GuidePedia

0

Setelah Sandiaga Salahuddin Uno memutuskan maju bersama Prabowo Subianto di Pilpres 2019 lalu, ia pun harus mundur dari kursi Wakil Gubernur DKI Jakarta. Namun, sejak ditinggal wakilnya Oktober 2018 lalu, Gubernur DKI Jakarta Anies Baswedan, belum juga memiliki ‘pasangan’ baru.
Gubernur DKI Jakarta, Anies Baswedan
Padahal, Anies menegaskan, dirinya siap bekerja dengan siapapun Calon Wakil Gubernur (Cawagub) dari Partai Keadilan Sejahtera (PKS), yang nanti dipilih oleh DPRD DKI Jakarta.
Karena ia menilai, partai politik pengusung dirinya di Pilgub lalu, dan DPRD DKI akan serius mempertimbangkan nama-nama yang diajukan, antara lain Agung Yulianto dan Ahmad Syaikhu.
“Mudah-mudahan pertengahan atau akhir Juli ini sidang dimulai, paripurna, dan saya siap untuk bekerja dengan siapa saja yang sudah diusulkan, dan dipilih oleh DPRD,” tutur Anies di Balai Kota, Jakarta, seperti dilansir dari Liputan 6, Senin (8/7).
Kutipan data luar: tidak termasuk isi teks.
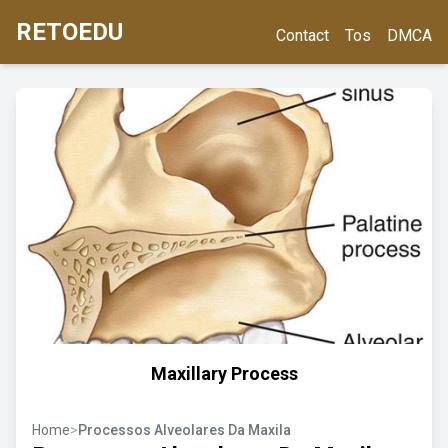
RETOEDU
Contact
Tos
DMCA
Maxillary Process
Home
>
Processos Alveolares Da Maxila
Masih sendirinya Anies hingga detik ini, karena ia mengaku masih menunggu proses pemilihan Wagub DKI Jakarta oleh DPRD DKI, sebagai yang berwenang.Tetapi Anies mengapresiasi, keingintahuan masyarakat terkait proses pemilihan Wagub. Hal tersebut, menurutnya, akan semakin mendorong pihak terkait untuk menyelesaikan ‘pekerjaan’.
“Harapannya, bergulirnya bisa lancar. Makin sering teman-teman tanya, makin cepat bergerak ‘kan? Jadi terima kasih,” pungkasnya.
Sebelumnya, Sandi pun meminta kepada semua pihak, untuk menghentikan isu bahwa dirinya akan kembali menjabat Wagub DKI, pasca hasil Pilpres 2019 diumumkan.
Karena menurutnya, PKS adalah pihak yang paling layak menduduki kursi Wagub DKI, menggantikannya.
“Wakil Gubernur DKI sudah ditentukan dan diserahkan kepada Partai Keadilan Sejahtera. End of question. No more discussion,” tegasnya, Selasa (23/4).